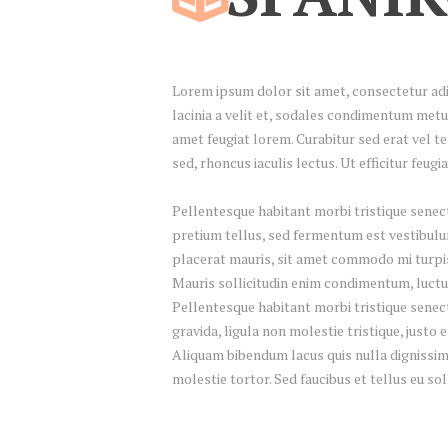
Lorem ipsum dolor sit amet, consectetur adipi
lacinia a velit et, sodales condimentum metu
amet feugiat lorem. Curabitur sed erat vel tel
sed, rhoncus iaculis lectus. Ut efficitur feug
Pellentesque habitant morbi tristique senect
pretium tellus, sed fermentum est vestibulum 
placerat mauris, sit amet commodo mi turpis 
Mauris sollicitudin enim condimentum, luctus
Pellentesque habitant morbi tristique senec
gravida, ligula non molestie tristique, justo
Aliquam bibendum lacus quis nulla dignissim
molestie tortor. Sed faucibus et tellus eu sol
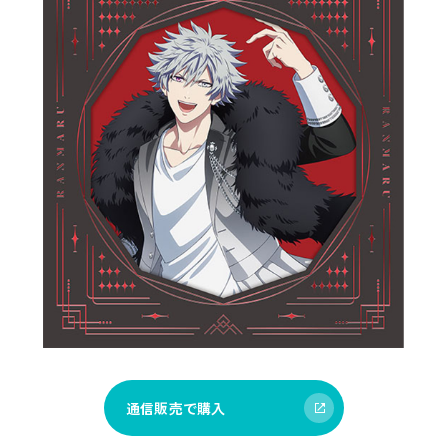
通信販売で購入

##########

● **Activity**
Could you rewrite the entries from the start through the line containing "Mauris sollicitudin enim condimentum, luctus", swapping "fermentum" for "feugiat" and keeping everything else the same? Leave out the pictures.

● **Answer box**
Lorem ipsum dolor sit amet, consectetur adipi
lacinia a velit et, sodales condimentum metu
amet feugiat lorem. Curabitur sed erat vel tel
sed, rhoncus iaculis lectus. Ut efficitur feug
Pellentesque habitant morbi tristique senect
pretium tellus, sed feugiat est vestibulum 
placerat mauris, sit amet commodo mi turpis 
Mauris sollicitudin enim condimentum, luctus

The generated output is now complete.